[Records from a data collection]
______

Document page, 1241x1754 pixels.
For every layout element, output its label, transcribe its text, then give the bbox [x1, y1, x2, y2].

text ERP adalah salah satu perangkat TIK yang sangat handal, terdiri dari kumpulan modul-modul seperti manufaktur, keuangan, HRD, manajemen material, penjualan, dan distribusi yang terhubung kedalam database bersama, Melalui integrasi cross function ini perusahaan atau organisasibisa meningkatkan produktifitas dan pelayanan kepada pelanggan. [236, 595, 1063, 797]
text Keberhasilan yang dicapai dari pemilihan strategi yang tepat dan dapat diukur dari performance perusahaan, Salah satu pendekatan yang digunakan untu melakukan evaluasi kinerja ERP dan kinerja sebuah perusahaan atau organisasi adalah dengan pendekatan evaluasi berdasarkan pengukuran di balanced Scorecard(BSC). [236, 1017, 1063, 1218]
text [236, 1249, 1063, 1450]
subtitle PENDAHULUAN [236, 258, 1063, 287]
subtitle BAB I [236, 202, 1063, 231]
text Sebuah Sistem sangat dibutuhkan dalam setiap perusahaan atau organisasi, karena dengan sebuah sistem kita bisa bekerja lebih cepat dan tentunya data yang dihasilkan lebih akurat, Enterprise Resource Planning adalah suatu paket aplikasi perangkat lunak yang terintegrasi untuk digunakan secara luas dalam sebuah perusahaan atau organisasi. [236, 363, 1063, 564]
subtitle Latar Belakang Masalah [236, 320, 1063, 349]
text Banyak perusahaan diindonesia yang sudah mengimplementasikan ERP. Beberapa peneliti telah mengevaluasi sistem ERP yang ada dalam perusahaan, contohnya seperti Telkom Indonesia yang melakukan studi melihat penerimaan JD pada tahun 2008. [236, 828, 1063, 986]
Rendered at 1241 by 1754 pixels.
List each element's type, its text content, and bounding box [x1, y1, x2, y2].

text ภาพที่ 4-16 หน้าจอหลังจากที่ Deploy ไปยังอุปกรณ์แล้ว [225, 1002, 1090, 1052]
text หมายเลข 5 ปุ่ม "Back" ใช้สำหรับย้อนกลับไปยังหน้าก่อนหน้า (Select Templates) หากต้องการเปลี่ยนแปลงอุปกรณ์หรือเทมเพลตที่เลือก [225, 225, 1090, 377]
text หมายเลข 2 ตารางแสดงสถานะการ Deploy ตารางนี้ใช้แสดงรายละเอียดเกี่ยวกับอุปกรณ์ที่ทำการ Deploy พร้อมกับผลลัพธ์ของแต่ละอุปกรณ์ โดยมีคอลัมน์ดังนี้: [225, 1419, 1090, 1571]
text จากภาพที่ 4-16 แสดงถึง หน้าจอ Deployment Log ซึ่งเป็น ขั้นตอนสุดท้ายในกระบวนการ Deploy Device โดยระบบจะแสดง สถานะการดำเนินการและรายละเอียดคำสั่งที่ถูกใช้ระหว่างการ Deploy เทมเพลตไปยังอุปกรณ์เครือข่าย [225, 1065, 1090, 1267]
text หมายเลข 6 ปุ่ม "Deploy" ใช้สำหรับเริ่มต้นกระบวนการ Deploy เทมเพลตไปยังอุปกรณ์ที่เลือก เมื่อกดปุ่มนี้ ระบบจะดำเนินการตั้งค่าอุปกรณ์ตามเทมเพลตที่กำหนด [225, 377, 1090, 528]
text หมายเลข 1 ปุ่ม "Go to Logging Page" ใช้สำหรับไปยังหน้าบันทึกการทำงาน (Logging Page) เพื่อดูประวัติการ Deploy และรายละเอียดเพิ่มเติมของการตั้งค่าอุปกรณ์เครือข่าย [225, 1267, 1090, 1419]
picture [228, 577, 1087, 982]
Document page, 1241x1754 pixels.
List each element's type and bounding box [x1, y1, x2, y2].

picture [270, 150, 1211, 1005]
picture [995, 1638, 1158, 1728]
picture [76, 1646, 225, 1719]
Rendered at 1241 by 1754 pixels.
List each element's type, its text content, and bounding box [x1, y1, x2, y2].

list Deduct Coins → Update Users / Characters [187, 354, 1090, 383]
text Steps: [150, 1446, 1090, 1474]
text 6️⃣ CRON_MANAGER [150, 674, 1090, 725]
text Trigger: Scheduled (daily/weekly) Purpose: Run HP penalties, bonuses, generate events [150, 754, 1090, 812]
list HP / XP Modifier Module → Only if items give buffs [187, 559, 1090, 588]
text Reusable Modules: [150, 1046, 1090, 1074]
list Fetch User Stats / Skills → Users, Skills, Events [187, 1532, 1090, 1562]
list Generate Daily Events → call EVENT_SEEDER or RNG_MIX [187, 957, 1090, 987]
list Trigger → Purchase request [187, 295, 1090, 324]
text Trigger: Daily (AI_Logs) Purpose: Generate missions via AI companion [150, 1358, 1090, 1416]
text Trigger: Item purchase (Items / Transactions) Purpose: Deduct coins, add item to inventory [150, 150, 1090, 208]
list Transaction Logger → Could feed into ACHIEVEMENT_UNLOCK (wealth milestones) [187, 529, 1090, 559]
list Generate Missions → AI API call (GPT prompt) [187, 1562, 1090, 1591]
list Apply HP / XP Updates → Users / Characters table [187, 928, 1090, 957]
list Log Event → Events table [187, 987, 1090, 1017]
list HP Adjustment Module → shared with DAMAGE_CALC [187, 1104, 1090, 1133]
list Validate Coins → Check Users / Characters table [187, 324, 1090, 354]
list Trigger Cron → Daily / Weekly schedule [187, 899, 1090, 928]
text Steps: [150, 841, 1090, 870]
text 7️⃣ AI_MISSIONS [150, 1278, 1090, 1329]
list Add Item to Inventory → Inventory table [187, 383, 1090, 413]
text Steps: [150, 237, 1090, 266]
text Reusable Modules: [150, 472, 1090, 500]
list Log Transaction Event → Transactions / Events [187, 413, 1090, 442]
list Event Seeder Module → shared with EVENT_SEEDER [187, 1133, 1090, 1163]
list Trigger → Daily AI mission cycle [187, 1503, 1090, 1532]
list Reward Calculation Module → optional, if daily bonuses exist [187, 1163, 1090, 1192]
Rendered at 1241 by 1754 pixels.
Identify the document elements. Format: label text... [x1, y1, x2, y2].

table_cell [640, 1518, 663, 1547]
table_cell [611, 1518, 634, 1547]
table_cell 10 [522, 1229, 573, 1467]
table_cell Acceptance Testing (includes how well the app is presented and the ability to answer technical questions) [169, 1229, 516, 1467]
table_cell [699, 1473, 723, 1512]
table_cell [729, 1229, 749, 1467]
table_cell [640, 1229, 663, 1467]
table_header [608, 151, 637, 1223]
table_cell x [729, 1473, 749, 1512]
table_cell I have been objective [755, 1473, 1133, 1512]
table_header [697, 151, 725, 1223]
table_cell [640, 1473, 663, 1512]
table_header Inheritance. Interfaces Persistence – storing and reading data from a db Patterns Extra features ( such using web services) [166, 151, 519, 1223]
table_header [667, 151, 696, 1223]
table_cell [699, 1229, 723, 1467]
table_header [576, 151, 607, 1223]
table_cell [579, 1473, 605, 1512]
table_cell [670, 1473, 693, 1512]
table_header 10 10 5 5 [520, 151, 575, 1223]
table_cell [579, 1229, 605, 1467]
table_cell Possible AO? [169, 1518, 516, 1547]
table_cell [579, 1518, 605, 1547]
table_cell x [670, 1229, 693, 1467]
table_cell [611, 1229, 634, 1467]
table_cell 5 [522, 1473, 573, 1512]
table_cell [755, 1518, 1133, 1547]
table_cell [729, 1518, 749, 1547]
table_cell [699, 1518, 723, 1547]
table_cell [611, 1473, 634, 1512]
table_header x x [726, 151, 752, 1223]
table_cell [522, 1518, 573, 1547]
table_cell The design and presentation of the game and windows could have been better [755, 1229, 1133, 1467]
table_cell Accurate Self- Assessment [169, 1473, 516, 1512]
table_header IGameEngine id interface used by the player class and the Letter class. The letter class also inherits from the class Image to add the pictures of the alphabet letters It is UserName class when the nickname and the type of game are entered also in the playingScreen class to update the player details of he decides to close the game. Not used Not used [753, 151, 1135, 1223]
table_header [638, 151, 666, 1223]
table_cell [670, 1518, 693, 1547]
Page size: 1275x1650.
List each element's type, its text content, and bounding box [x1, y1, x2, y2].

______

WORK ORDER
Every line that holds the string "have" must be copied from the records above.

SOLUTION TO THIS EXERCISE
table_cell I have been objective [755, 1473, 1133, 1512]
table_cell The design and presentation of the game and windows could have been better [755, 1229, 1133, 1467]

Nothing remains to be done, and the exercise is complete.